その2は、予選通過したとはいえ日本記録からは大きく遅れる38秒21というタイムをいかに修正してメダル圏内まで押し上げるか、というチーム戦略に発揮されました。(結果的には予選のタイムでも同じ着順に入れたのですが、あくまでも結果論です)
リオでも、実は2走から3走、3走から4走のバトンパスは詰まり気味、つまり受け手のスタートが若干遅れ気味でテイクオーバーゾーンの半ばでバトンを受ける形になっていたのが、同じメンバーによる今回も課題として残っていました。1走の多田も、初代表だけに予選のままでよいのか疑問が残ります。このタイミングはスタートマークを変えることで調整するわけですが、一歩間違えると今度はバトンが届かないというミスのリスクが高まります。話し合いの結果、3走までは予選より半足長マークを遠ざけ、4走の藤光は練習時よりも1足長伸ばしたのだそうです。これを躊躇なくやってのけたのが、年間何十日もの合宿を重ね、経験と情報を集積した成果であったことは間違いありません。

実業団や大学といった本来の属性を超えて、チームJAPANとして普段から行動することによって培ってきた日本ヨンケイ・チームの強さが、改めて浮き彫りになった今回の世界選手権でした。

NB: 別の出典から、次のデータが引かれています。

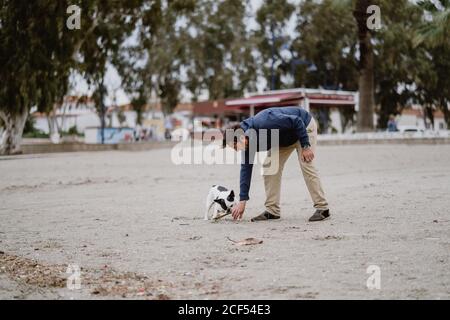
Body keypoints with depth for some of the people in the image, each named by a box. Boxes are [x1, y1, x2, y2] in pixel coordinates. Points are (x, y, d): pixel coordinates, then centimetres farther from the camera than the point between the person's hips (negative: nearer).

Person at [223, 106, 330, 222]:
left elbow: (296, 121, -32)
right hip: (285, 138, 7)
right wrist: (242, 201, -8)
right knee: (269, 166, -4)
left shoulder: (263, 123, -39)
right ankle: (272, 210, 0)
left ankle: (322, 208, -6)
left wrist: (305, 146, -26)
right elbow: (246, 168, -8)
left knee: (307, 166, -15)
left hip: (303, 126, -7)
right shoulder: (248, 143, -14)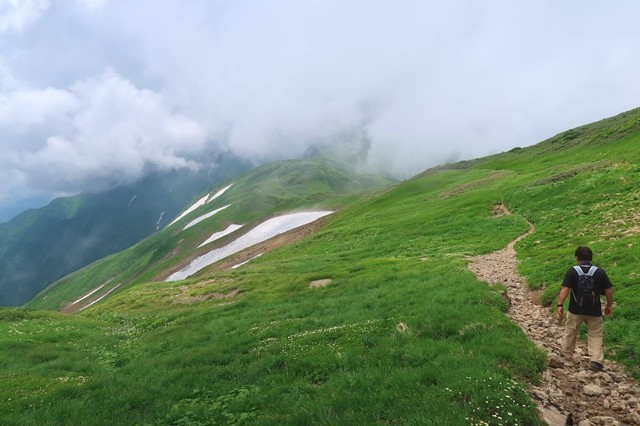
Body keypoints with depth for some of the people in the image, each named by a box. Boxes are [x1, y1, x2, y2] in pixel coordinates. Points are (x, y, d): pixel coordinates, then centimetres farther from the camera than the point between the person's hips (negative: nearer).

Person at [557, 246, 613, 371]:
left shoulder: (572, 271, -10)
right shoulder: (600, 272, -6)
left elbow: (565, 289, -16)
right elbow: (609, 292, -4)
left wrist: (560, 305, -12)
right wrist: (609, 306, 11)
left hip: (576, 310, 0)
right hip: (594, 310, 0)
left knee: (570, 332, 17)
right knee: (595, 334, 11)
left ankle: (567, 355, 31)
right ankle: (596, 360, -1)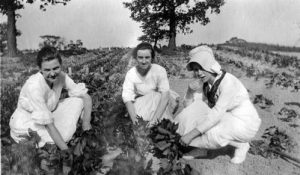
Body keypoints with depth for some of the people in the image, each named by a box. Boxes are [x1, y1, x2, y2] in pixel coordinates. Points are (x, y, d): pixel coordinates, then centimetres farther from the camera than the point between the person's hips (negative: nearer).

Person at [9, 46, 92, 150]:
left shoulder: (61, 76, -16)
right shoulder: (34, 86, -32)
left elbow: (86, 97, -9)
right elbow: (49, 124, -31)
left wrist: (86, 123, -23)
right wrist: (66, 150, -32)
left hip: (49, 115, 6)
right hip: (26, 125, -6)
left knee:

ちなみに、私は当日前々から約束があった宴席に出ていまして、ライブで見られないリレーの結果にソワソワと気を揉んでいたんですけど、そこは陸上観戦半世紀のキャリアにモノを言わせ、
「イギリスが優勝するであろう」
と大胆な予言をカマしていました。
今回のイギリス・チームはチジンドゥ・ウジャをはじめとして戦力は充実、特に200m4位のネザニール・ミッチェル‐ブレイクとサニブラウンより速いタイムながら準決勝敗退したダニエル・タルボットを投入してきたことで、リオ五輪以降、地元開催の今回に向けてヨンケイの本格的強化と研究に取り組んでいることが伺えたからです。(ヨンケイにロングスプリンターを投入するのは、日本の“隠し玉”的な高等戦略なのです)
100mの金・銀を擁するアメリカは例によってバトンワークの成否は五分五分、ボルト・ブレイクがもはや「超人」ではなくなったジャマイカは、日本にとっても与しやすい相手に思えました。いちばんの強敵はイギリスだろう、と思ったわけです。

今や超人不在となった短距離界、「チームのチカラ」は、ますます日本が頂点に駆け上がる可能性を大きくしていくことになるでしょう。その一方でイギリスのように、他の国々もこうしたことに少しずつ目覚めてくるに決まっています。
来年5月の「ワールドリレーズ」では、ますます面白いヨンケイが見られることを楽しみにしています。蛇足ながら、日本ヨンケイの「韋駄天スプリンターズ」という愛称は、さすがにTBSでも一言も使いませんでしたが、もう少しどうにかならないものですかね?